Jetzt stehe ich vermutlich kurz vor der Entlassung und ich freue mich nicht darauf. Denn ich fühle mich weder „geheilt“, noch kann ich in meinem momentanen Zustand funktionieren.
Ich schreibe mit Absicht das geheilt mit „“, da mir natürlich auch bewusst ist, dass der Heilungsprozess länger dauert. Mir ging es hautsächlich um meine Symptome. Die ich aber noch immer habe und die ich auch noch immer den geneigten Therapeuten beschreibe. Auf die aber nie jemand eingeht. Denn das kann in der Therapie nicht behandelt werden.
Das Fazit meiner letzten Wochen lautet also wie folgendes Zitat:
„Gib einem Menschen die Chance dich zu enttäuschen und er wird dich nicht enttäuschen“ (Zissy M. Baumann)

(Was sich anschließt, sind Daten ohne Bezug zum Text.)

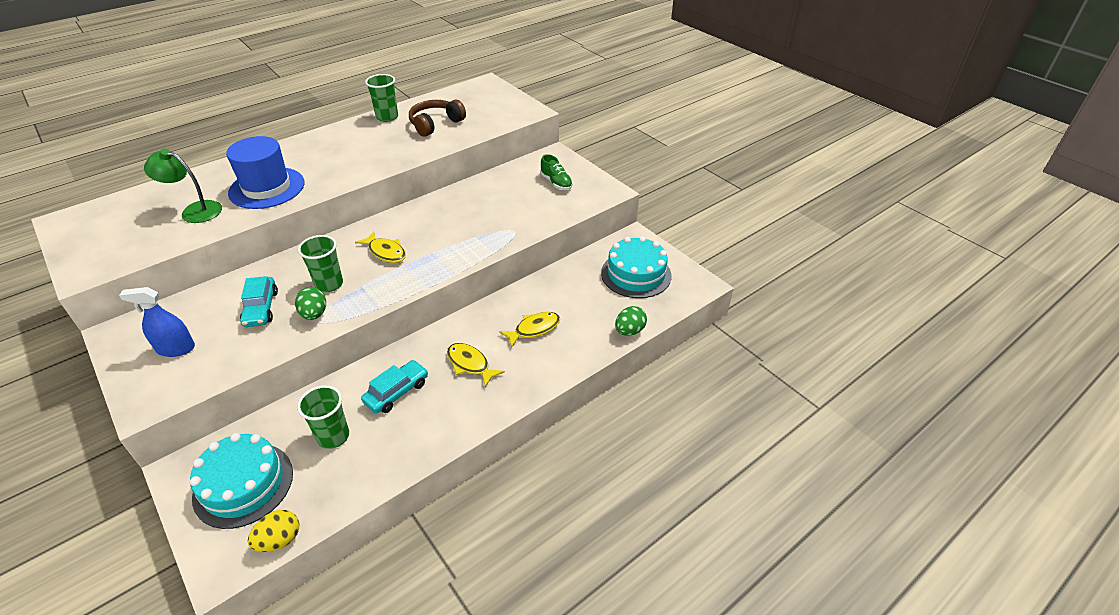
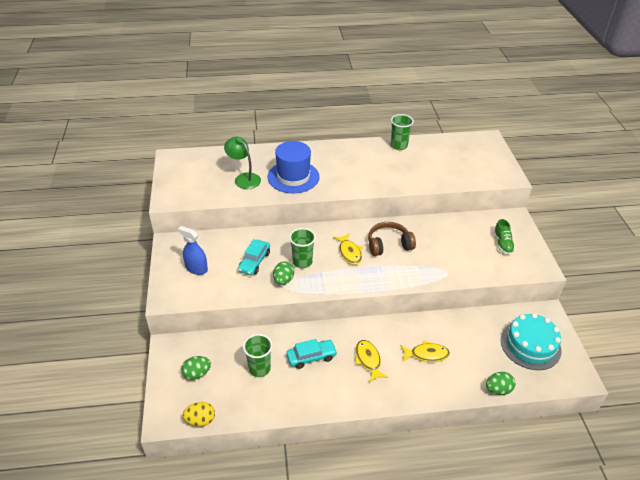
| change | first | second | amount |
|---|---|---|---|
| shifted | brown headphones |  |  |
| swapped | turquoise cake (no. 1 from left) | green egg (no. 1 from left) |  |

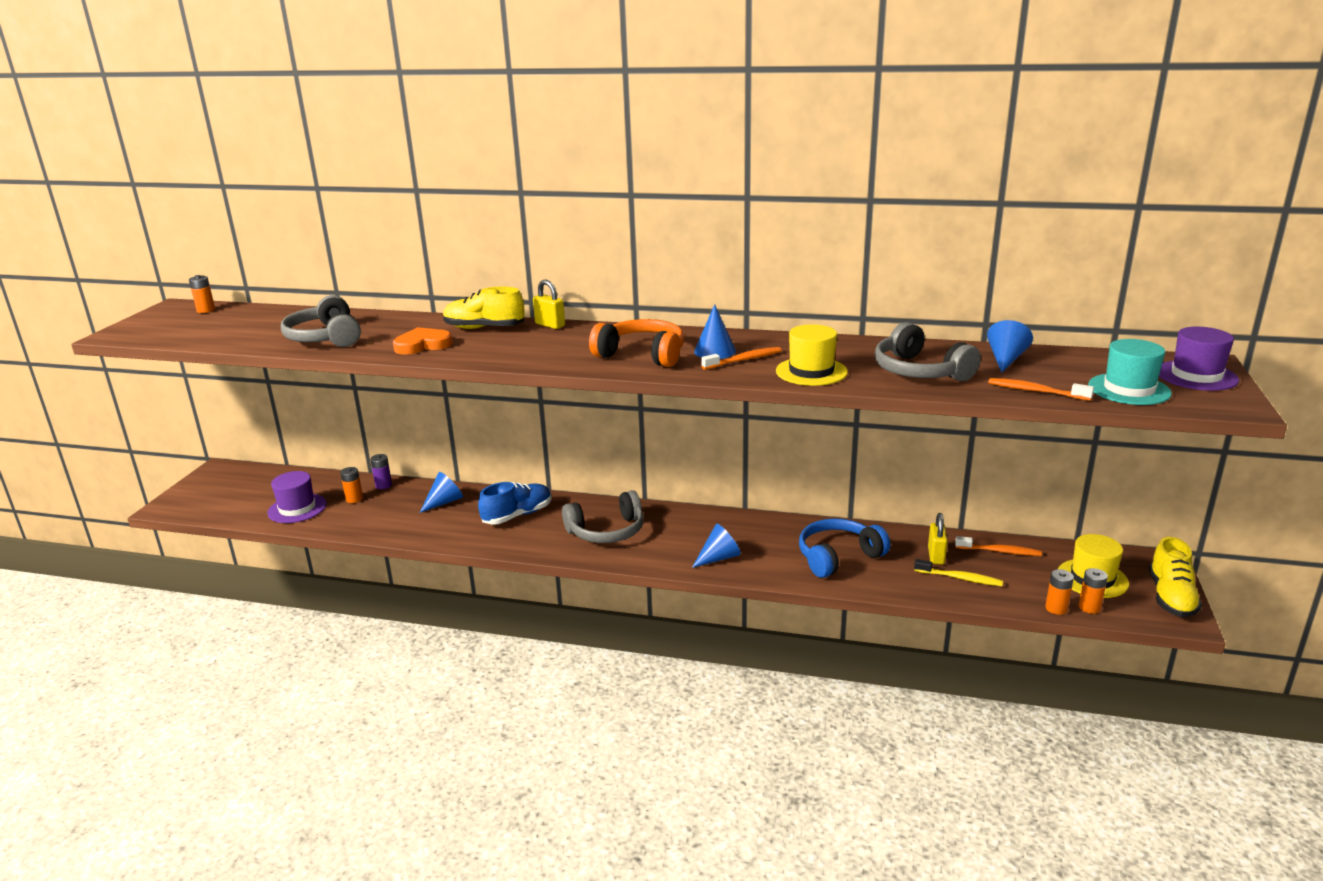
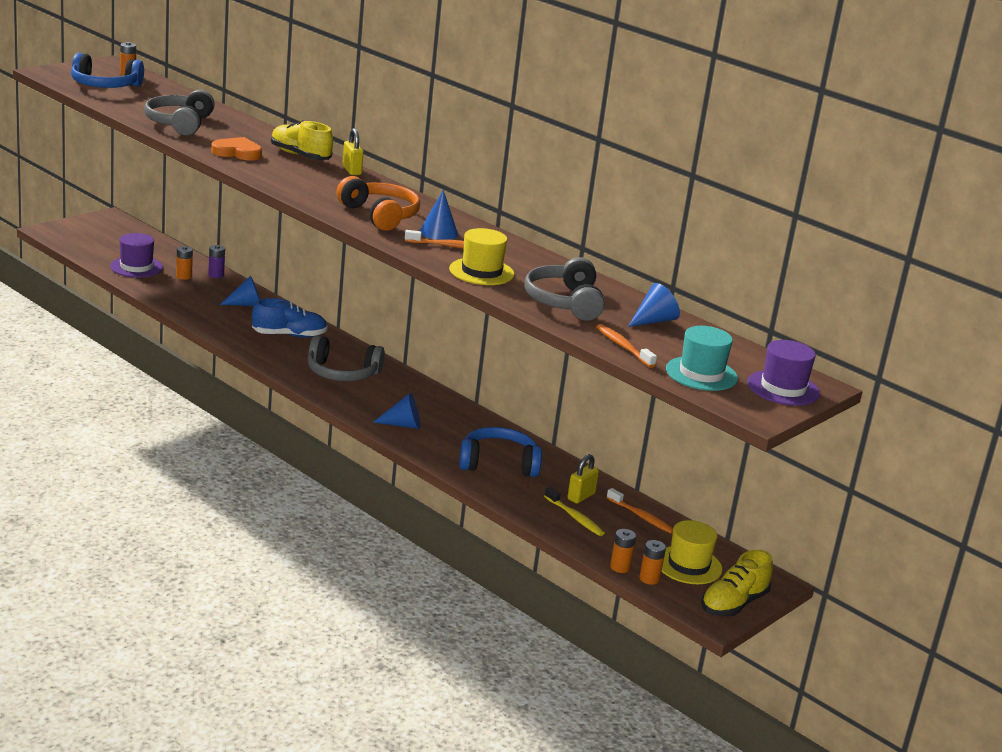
| change | first | second | amount |
|---|---|---|---|
| new |  | blue headphones (no. 1 from left) |  |

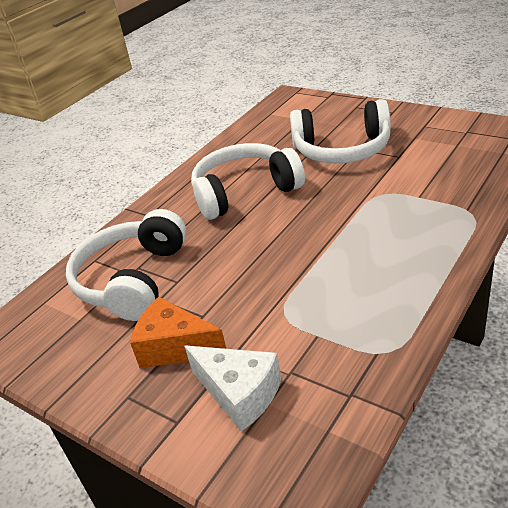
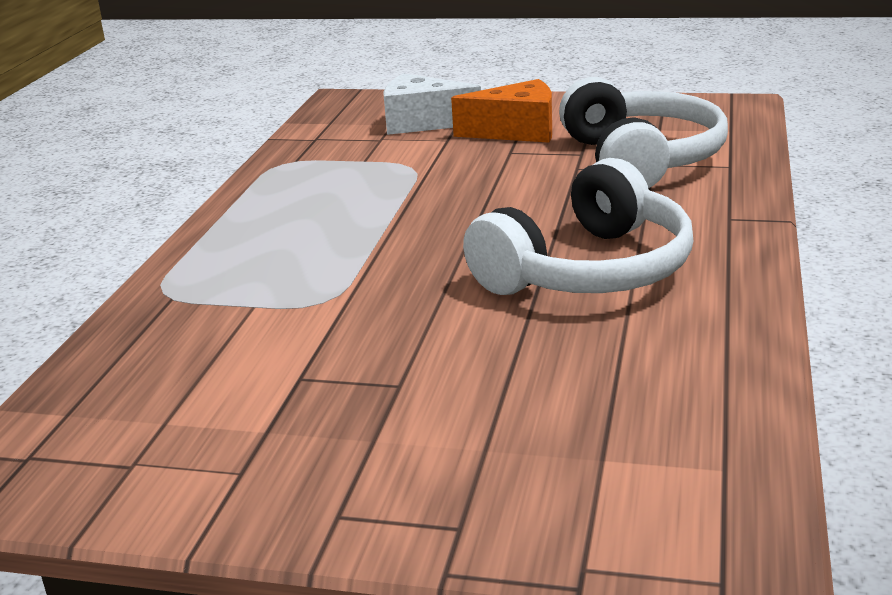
| change | first | second | amount |
|---|---|---|---|
| gone | white headphones (no. 3 from left) |  |  |

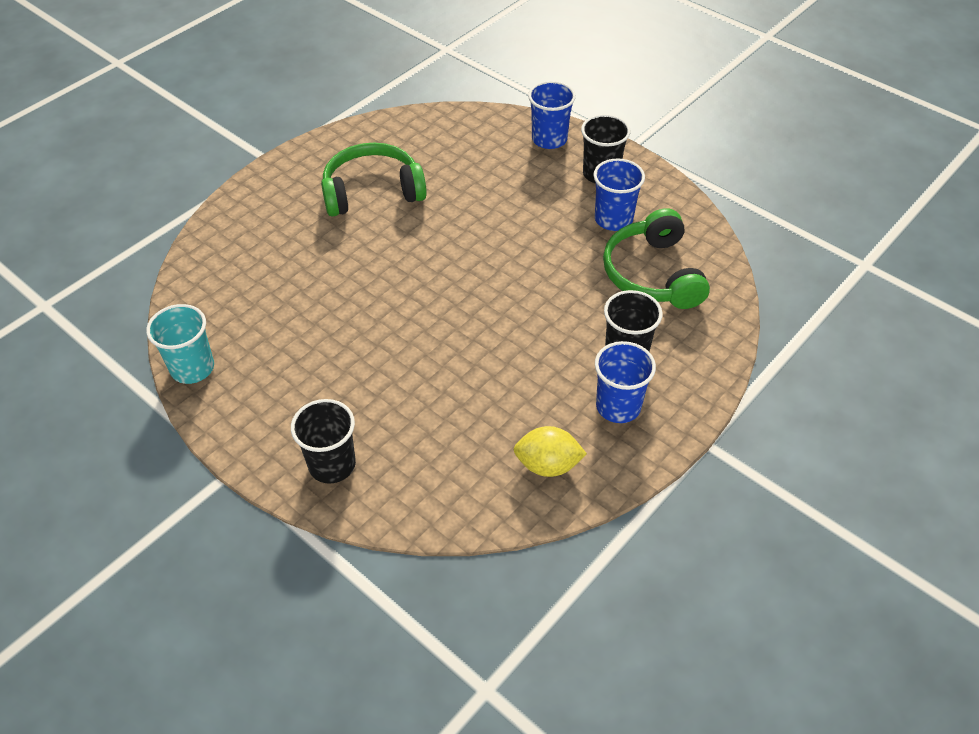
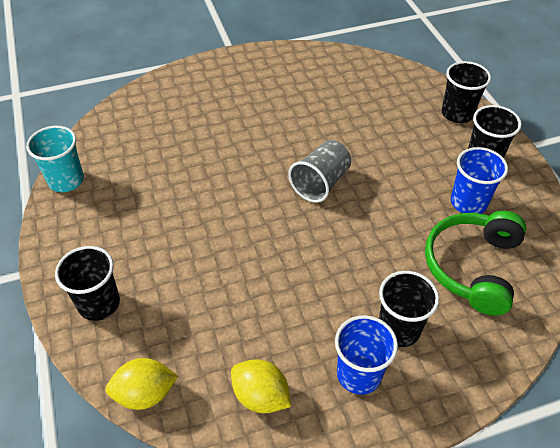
| change | first | second | amount |
|---|---|---|---|
| repainted | blue cup (no. 1 from left) | black cup (no. 3 from left) |  |
| gone | green headphones (no. 1 from left) |  |  |
| new |  | grey cup |  |
| new |  | yellow lemon (no. 1 from left) |  |

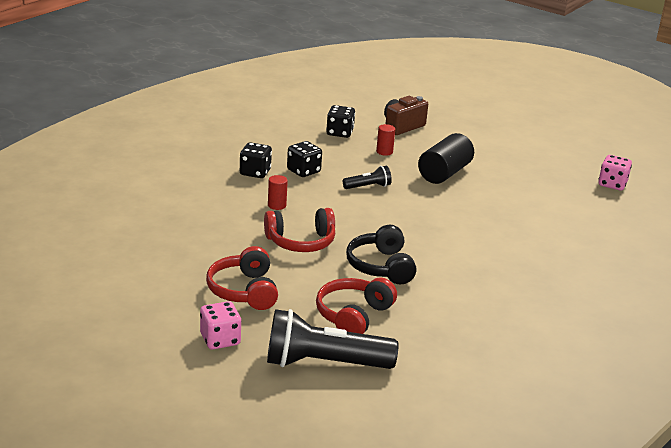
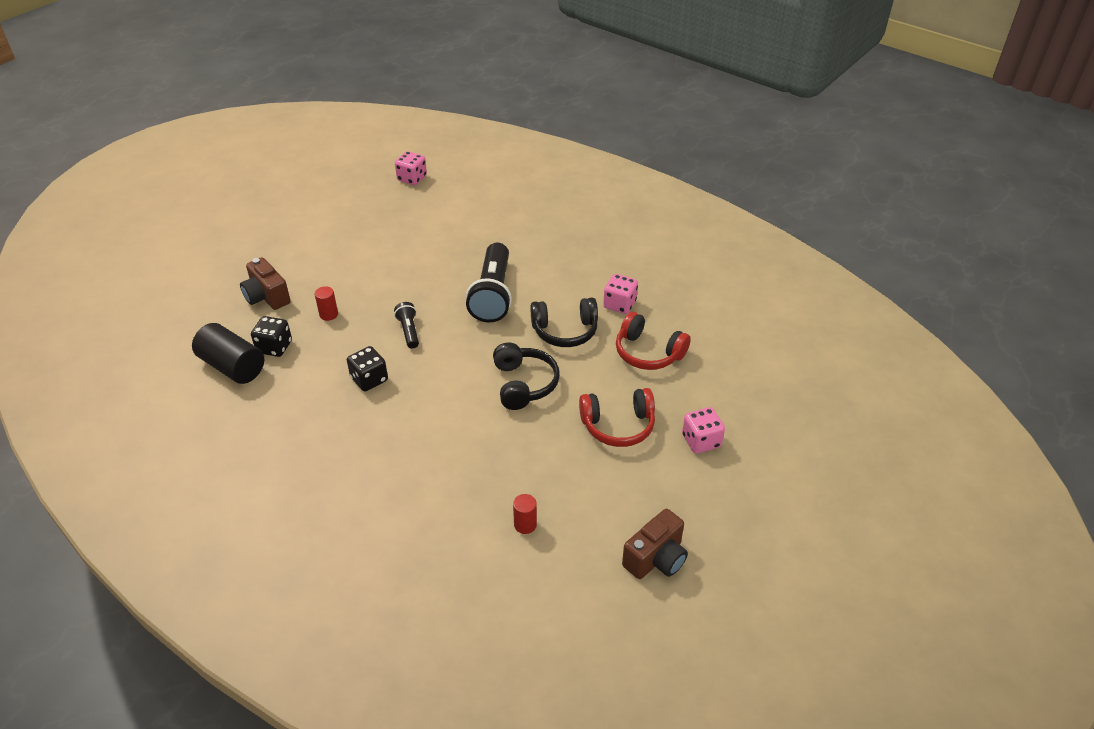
| change | first | second | amount |
|---|---|---|---|
| shifted | black cylinder |  |  |
| gone | black dice (no. 1 from left) |  |  |
| shifted | red cylinder (no. 1 from left in the first image) | red cylinder (no. 2 from left) |  |
| repainted | red headphones (no. 2 from left) | black headphones (no. 1 from left) |  |
| shifted | black flashlight (no. 1 from left in the first image) | black flashlight (no. 2 from left) |  |
| new |  | pink dice (no. 2 from left) |  |
| new |  | brown camera (no. 2 from left) |  |

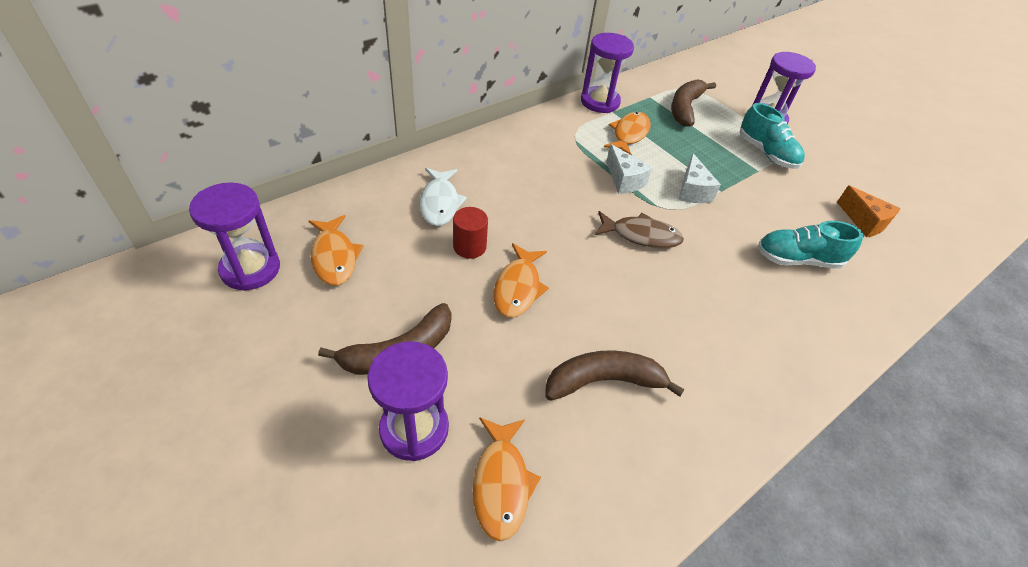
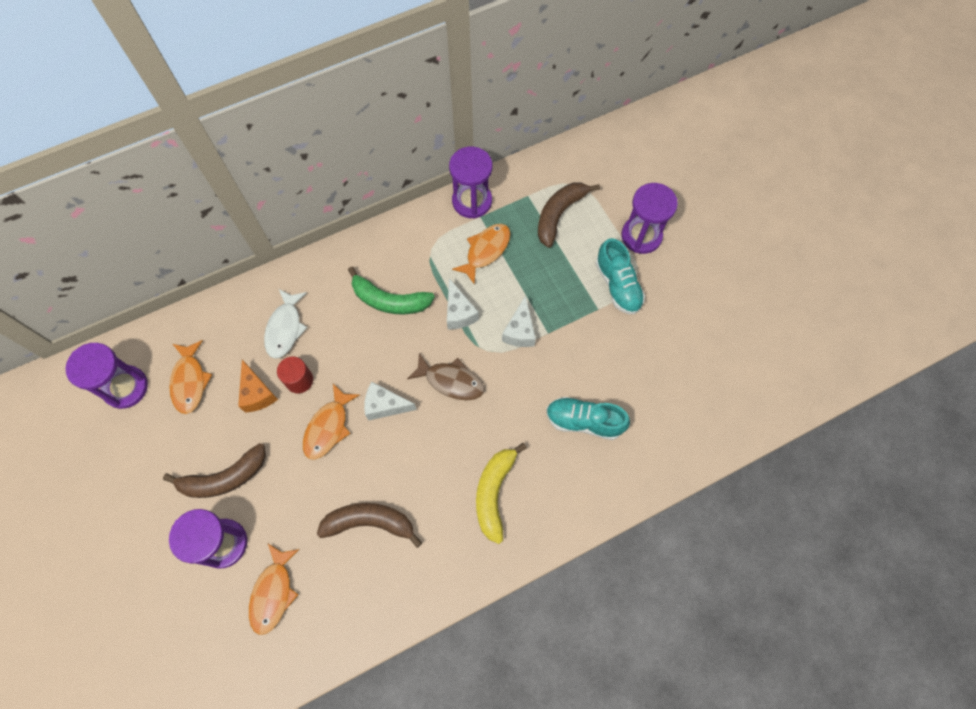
| change | first | second | amount |
|---|---|---|---|
| shifted | orange cheese |  |  |
| new |  | green banana |  |
| new |  | white cheese (no. 1 from left) |  |
| new |  | yellow banana |  |

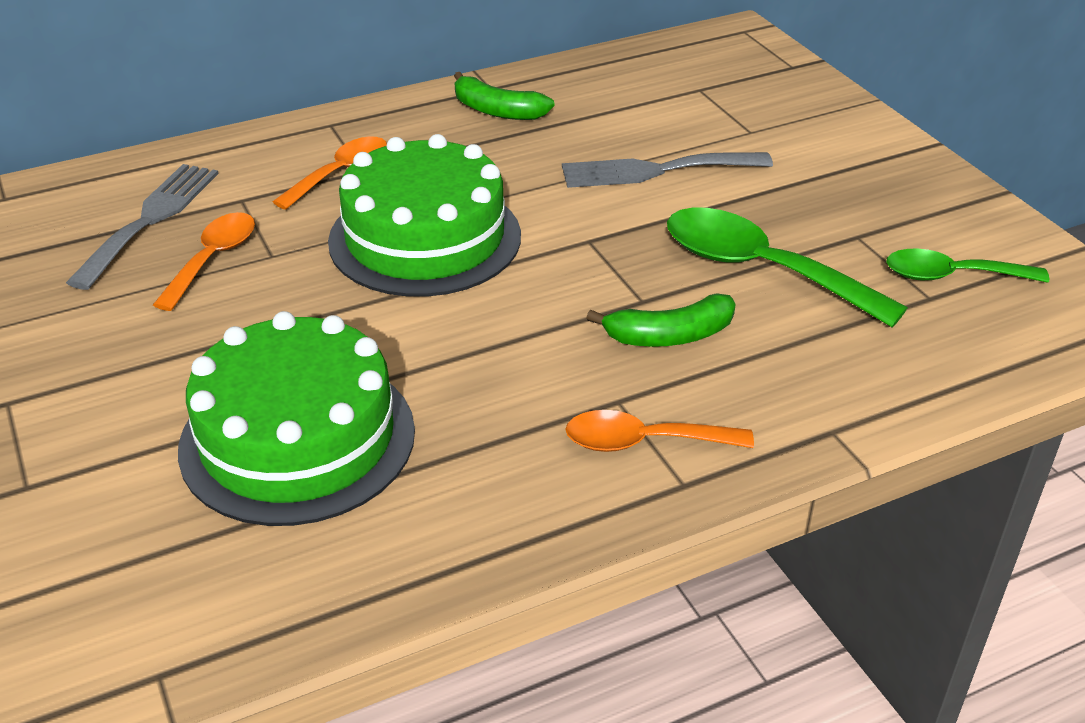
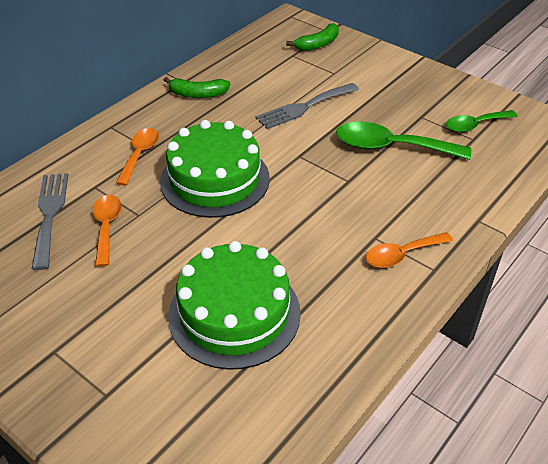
| change | first | second | amount |
|---|---|---|---|
| shifted | green banana (no. 2 from left) |  |  |

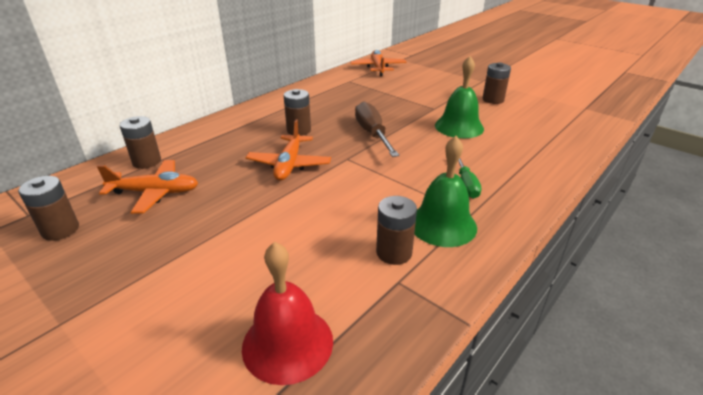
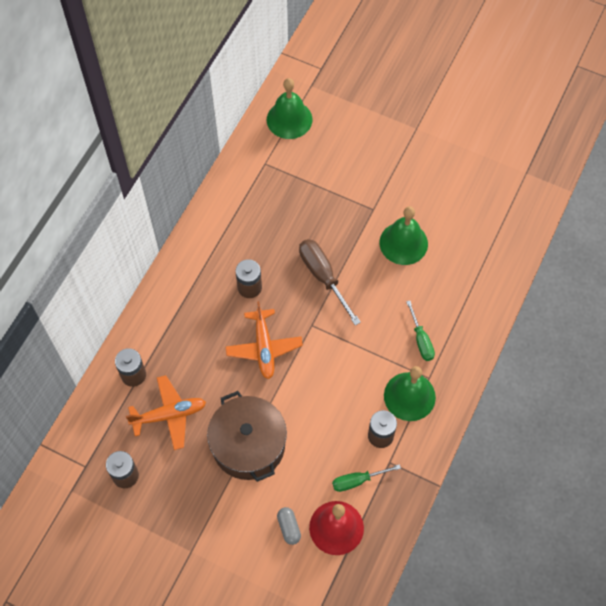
| change | first | second | amount |
|---|---|---|---|
| swapped | orange plane (no. 3 from left) | green bell (no. 1 from left) |  |
| gone | brown battery (no. 5 from left) |  |  |
| new |  | brown pot |  |
| new |  | green screwdriver (no. 1 from left) |  |
| new |  | grey capsule |  |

Ich habe mir zu viel von der Therapie erhofft und konnte nur enttäuscht werden. Dass mich selbst ein hochtrabender Therapeut nicht durchschauen konnte, enttäuscht mich nur umso mehr. Das einzig Gute ist nur, dass ich ihn hinters Licht führen konnte. Vielleicht gelingt es mir dann auch wieder, mich selbst zu täuschen. Die einzig letzte Frage ist nur: Wie lange halte ich das noch durch?